Osmanlı İmparatorluğu'nun farklılıkları iyi yönettiğini anlatan Türkeş, Osmanlı'nın ardından farklılıklarla birlikte yaşama kültürünün sürdürülemediğinin altını çizdi.

Türkeş, 2. Dünya Savaşı'nın hemen sonrasında Avrupa'nın ulusal ve mezhepsel farklılıkların yönetimini başararak, "daha huzurlu ve müreffeh bir Avrupa" hedeflediklerini ve bu manada başarılı da olduklarını anlattı.

Soğuk Savaş dönemi sonrası yaşanan sorunları da Avrupa'nın başarıyla bertaraf ettiğini aktaran Türkeş, ancak son on yılda meydana gelen gelişmeler ışığında "Avrupa rüyasının", "Avrupa krizine" evrildiğine, bu nedenle "neyin yanlış gittiğinin" sorulması gerektiğine dikkati çekti.

- Farklılıkları kuşatabilen AB varlığını sürdürebilir

Türkeş, AB'nin bugün karşılaştığı meydan okumanın temelinde 20. yüzyılda Balkan Savaşlarının sonucu olarak ortaya çıkan farklılıkların yönetilmesi olduğunu belirterek, "Avrupa projesi, etnik, dini ve kültürler arası uyum, hoşgörü ve barış içinde birlikte yaşamanın sağlanabildiği sürece başarılı olacaktır." değerlendirmesinde bulundu.

AB'nin hala Avrupa'nın lokomotifi ve etkili bir küresel oyuncu olduğuna işaret eden Türkeş, "AB kapsayıcı, çok kültürlü ve dinli olmalıdır. AB'nin kazanımları, Brexit gibi güçlükleri yönetme yeteneğine değil, bu çeşitliliği yönetebilme kapasitesine bağlı olacaktır." görüşünü paylaştı.

- Kendi değerleriyle çelişen AB yol gösterici olamaz

Türkeş, "Avrupa'da milyonlarca Müslüman ayrımcılığa maruz kalırken, AB liberal değerlerin öncüsü olamaz. Yüz binlerce sığınmacı sınırların beri tarafında korumasız tutulurken, AB insani değerlerin savunucusu olamaz. Terör örgütlerinin liderleri AB kurumları tarafından memnuniyetle karşılanırken, AB başkalarını terörle mücadele konusunda ikna edemez. Brüksel'in diğer bölgesel ve küresel aktörleri de dikkatle dinlemesi ve çıkarlarını, endişelerini anlaması gerekiyor. Tek güç merkezli bir zihniyetten çok güçlü bir realiteye geçmesi gerekiyor. Bütün bunları gerçekleştirmek için AB liderleri ve 'avrokratların' tutumlarını ve düşünme biçimlerini değiştirmeleri gerekiyor." ifadelerini kullandı.

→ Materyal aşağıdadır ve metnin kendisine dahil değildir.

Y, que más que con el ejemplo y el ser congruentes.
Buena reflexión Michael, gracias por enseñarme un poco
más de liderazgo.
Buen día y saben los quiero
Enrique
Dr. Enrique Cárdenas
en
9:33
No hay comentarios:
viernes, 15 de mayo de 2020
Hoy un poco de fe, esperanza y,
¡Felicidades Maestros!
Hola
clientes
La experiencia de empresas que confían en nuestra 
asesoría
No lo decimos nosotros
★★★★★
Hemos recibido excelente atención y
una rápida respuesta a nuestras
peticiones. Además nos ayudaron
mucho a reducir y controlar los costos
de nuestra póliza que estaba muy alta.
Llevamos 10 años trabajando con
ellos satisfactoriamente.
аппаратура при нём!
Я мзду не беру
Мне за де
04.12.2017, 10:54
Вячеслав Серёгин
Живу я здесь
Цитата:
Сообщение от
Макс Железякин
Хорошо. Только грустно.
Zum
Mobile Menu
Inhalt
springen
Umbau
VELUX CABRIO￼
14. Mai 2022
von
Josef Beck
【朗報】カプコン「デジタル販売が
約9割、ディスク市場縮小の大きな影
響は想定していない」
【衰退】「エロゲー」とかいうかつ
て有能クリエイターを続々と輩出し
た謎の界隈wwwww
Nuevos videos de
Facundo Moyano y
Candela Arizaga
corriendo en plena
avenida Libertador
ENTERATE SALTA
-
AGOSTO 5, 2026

Balkan Savaşlarının ardından yaşanan güçlüklerin hala hafızalarda olduğunu anımsatan Türkeş, Güneydoğu Avrupa'da AB projesinin başarılı olabilmesi için AB'nin bölgedeki farklılıkları ve çeşitliliği iyi yönetebilmesi gerektiğini söyledi.

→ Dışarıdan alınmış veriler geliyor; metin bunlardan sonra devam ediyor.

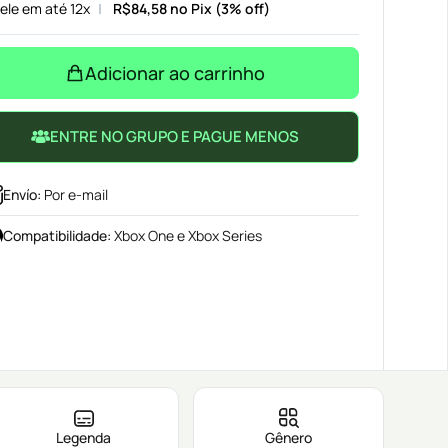
ele em até 12x
R$
84,58
no Pix (3% off)
Adicionar ao carrinho
ENTRE NO GRUPO E PAGUE MENOS
Envío
:
Por e-mail
Compatibilidade
:
Xbox One e Xbox Series
Legenda
Gênero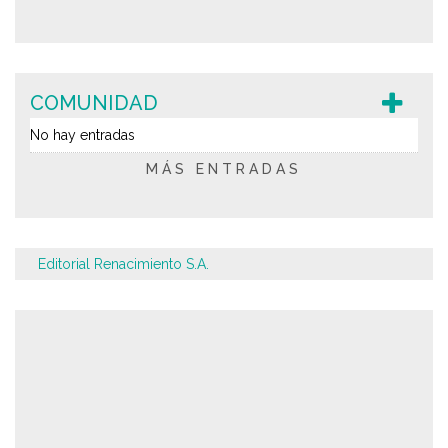
COMUNIDAD
No hay entradas
MÁS ENTRADAS
Editorial Renacimiento S.A.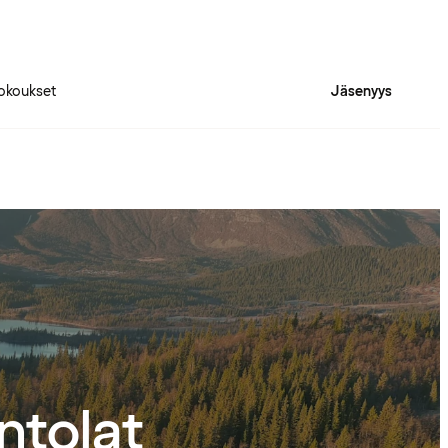
okoukset
Jäsenyys
intolat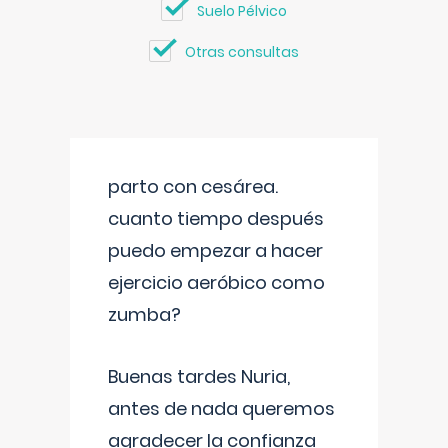
Suelo Pélvico
Otras consultas
parto con cesárea.
cuanto tiempo después
puedo empezar a hacer
ejercicio aeróbico como
zumba?
Buenas tardes Nuria,
antes de nada queremos
agradecer la confianza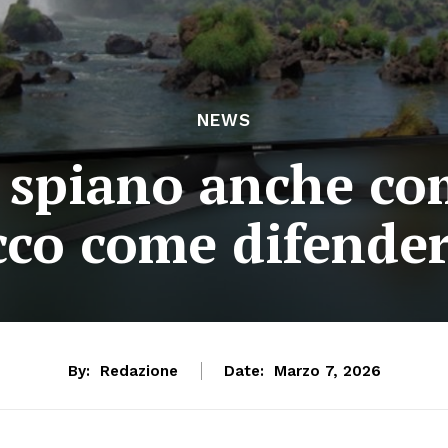
NEWS
i spiano anche co
cco come difender
By:
Redazione
Date:
Marzo 7, 2026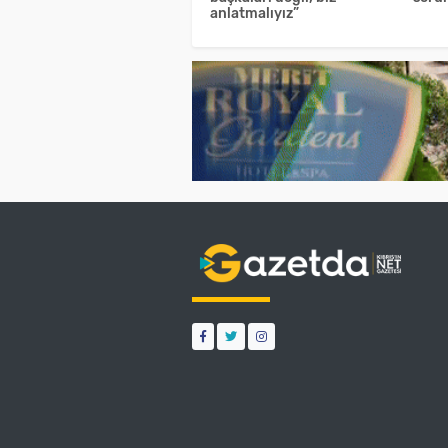
anlatmalıyız”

Türkiye'nin ortak çağdaş değerler doğrultusunda her zaman katkı sağlamaya hazır olduğunu vurgulayan Türkeş, GDAÜ ülkeleri olarak doğru yönde ilerleyerek verdikleri taahhütleri yerine getirdiklerini ancak Brüksel'in de aynı sorumlulukla hareket etmesi gerektiğini sözlerine ekledi.

Hırvatistan Cumhurbaşkanı Kitarovic de küresel sorunların küresel sorumluluklar gerektirdiğine dikkati çekerek, Güneydoğu Avrupa bölgesinin konumu itibarıyla büyük sorunlarla yüzleşmek durumunda kaldığını anlattı.

Dünyanın gün geçtikçe daha karmaşık bir hal aldığının altını çizen Kitarovic, "Bugün herhangi bir çatışma ya da ayrışma verimsizliği genişletir. Bu nedenle bizler dayanışma ve iş birliği içinde, ortak geleceğimiz için doğru yolu bulmalıyız." şeklinde konuştu.

Kitarovic, dünya genelinde artan terör ve şiddete dayalı aşırıcılığın istisnasız bütün ülkeleri etkilediğini belirtti.

Terör tehdidinin iş birliği ile önlenebileceğini vurgulayan Kitarovic, istihbarat ve emniyet güçlerinin bilgi alışverişinde bulunarak, iş birliği içinde çalışmasının, olası terör eylemlerinin meydana gelmeden önlenmesinde önemli rol oynayacağını kaydetti.